轟炎竜の焼肉を食べ終えたアラッドたちはその後も採掘を行いながら、元気良く襲い掛かってくるモンスターとも戦い続けるが……結局、その日も剛柔を手に入れいることは出来なかった。



「ねぇ、そういえば二人は、なんか剛柔の手掛かり? を見つけたんだっけ」


その日の夜、再びバーで呑んでいた三人。

そこでスティームは二人が剛柔に関して、あまり悲観的になっていない事に気付き、その理由を尋ねた。


「あぁ、そうだな。

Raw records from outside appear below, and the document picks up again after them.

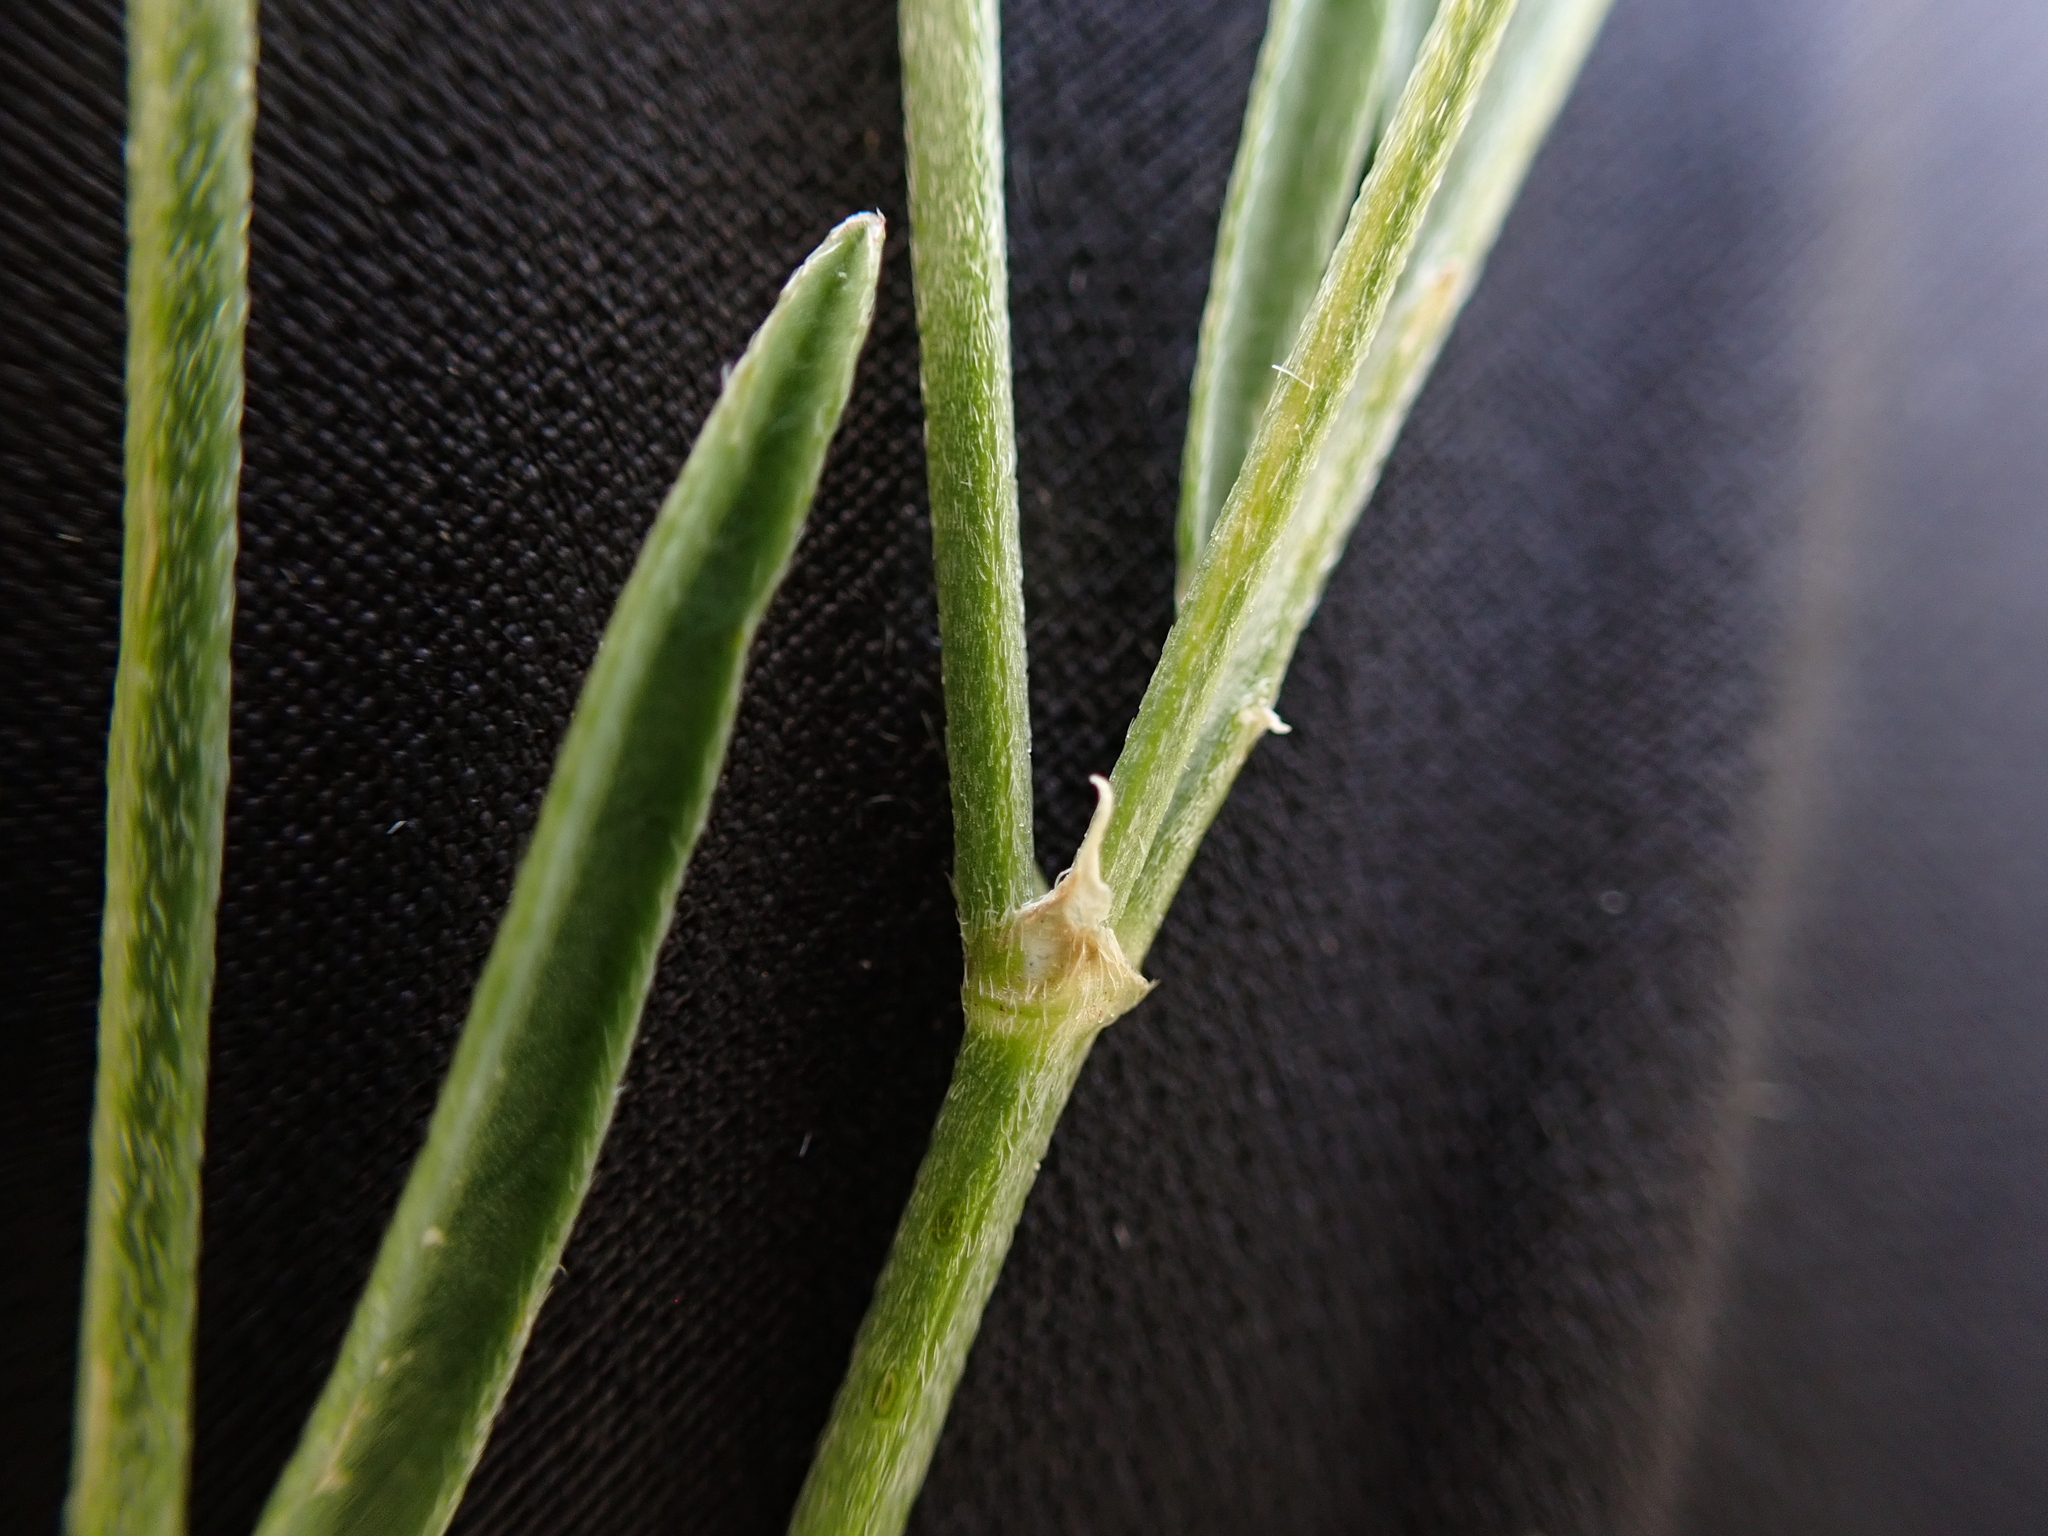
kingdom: Plantae
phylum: Tracheophyta
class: Magnoliopsida
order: Fabales
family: Fabaceae
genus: Astragalus
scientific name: Astragalus miser
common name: Timber milkvetch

仮説ではあるけど、今のリバディス鉱山には……が足りないんじゃないかと思ってな」


「っ!!!!」


アラッドの考えを聞いたスティームは、既に始まっていた多少の酔いが一瞬にして吹き飛んだ。


「そ、それは…………そっ、か。確かに、それと納得出来るあれは……まだ、いないかもしれないね」


「そうだろ。とはいえ、ただの仮説だから、確証はない。だからギルドにも報告はしてない」


「ま、まぁその方が良いだろうね」


その情報を伝えたところで……正直なところ、アラッドたちが不利になることは、あまりない。


何故なら……知ったところで、大多数の冒険者には対処出来ないことだから。